▸ GIVEN PASSAGE:
Cheung, King-Kok 1993. Articulate Silences: Hisaye Yamamoto, Maxine Hong Kingston, Joy Kogawa. Ithaca, NY: Cornell University Press.

Articulate Silences engages, at times tacitly, in a three-way conversation. In analyzing the writing of Hisaye Yamamoto, Maxine Hong Kingson, and Joy Kogawa I am in dialogue with recent feminist theories about women's poetics, notably those regarding narrative gaps or ellipses, and with scholarship concerning ethnicity. (Cheung 1993: 1)
My own work follows the very same logic: I am also in a three-way conversation. In analyzing the writing of Aldous Huxley, George Orwell and Ray Bradbury I am in dialogue with recent theories of social power and nonverbal communication, notably those regarding semiotics of behavior.
In the theoretical-philosophical realm, many thinkers - among them Augustine, Nietzsche, Heidegger, Picard, Wittgenstein, Foucault, Dauenhauer, Derrida - have in their own ways valorized speechlessness or displaced logocentrism. In literature, irony and understatement, as well as other mdoes of implicit communication, have always been appreciated (see, for example, Portch, Sontag, Stout, and J. A. Ward). (Cheung 1993: 2)
Portch! This passage makes me wonder if displacing logocentrism is not a too roundabout way to describe the situation and if I should instead of nonverbalism talk about bodycentrism?
Chan [1989] further notes that these students must overcome a "double repression" - "Asian traditions that train the young (and especially the female) to be quiet, submissive, and obedient and American racism that threatens members of minority groups with harm unless they 'stay in place.' Staying in their place means keeping silent" (276-77). (Cheung 1993: 6; footnote 9)

▸ ENTRIES SUPPLIED:
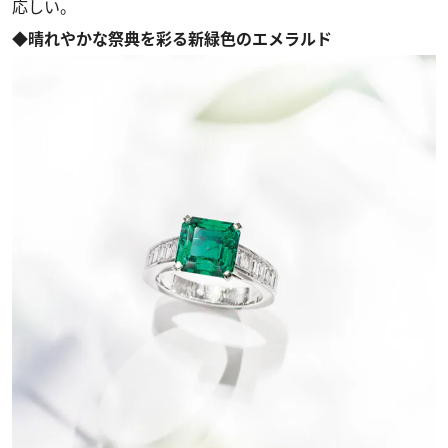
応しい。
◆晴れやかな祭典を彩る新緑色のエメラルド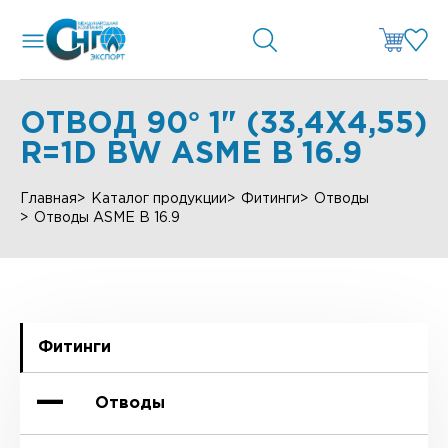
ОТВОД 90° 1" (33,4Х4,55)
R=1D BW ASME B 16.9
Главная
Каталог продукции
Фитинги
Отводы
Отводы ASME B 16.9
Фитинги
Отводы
...
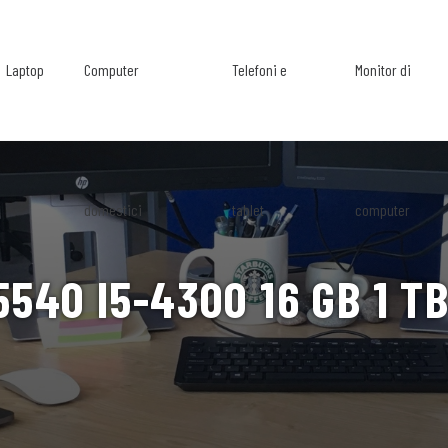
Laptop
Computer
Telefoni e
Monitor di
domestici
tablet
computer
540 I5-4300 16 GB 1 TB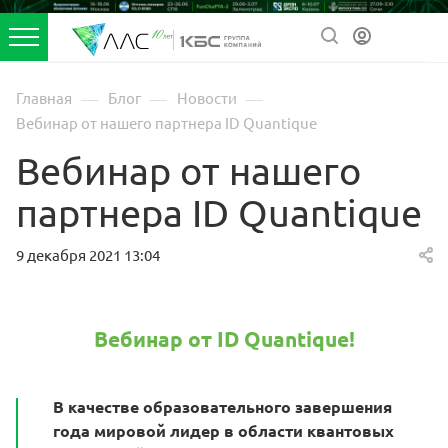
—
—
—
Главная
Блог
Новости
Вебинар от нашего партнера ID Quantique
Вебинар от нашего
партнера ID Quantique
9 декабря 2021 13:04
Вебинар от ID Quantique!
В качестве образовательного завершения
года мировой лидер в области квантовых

▸ WORK TASK: Extend the reading notes on Cheung's Articulate Silences by adding what comes next after their final quotation.

▸ EXERCISE ANSWER:
I fully expect the military training to follow similar logic.
It is worth noting that the Chinese and Japanese character for "silence" is antonymous less with "speech" than with "noise," "motion," and "commotion." I elaborate on this point in chap. 4. According to Kunihiro, "One characteristic of the Japanese attitude towards language is the comparatively light emphasis place on overt linguistic expression. To the Japanese, language is a means of communication, whereas to the people of many other cultures it is the means. Japanese tend to be taciturn, considering it a virtue to say little and rely on nonlinguistic means to convey the rest. Verbal expression is often fragmentary and unsystematic, with emotional, communal patterns of communication" (56). (Cheung 1993: 8; footnote 11)
The nonverbalist project, I think, is to make a culture that considers verbalization primary (namely, my own) to consider it merely as one among many means of communication and, even more, signification.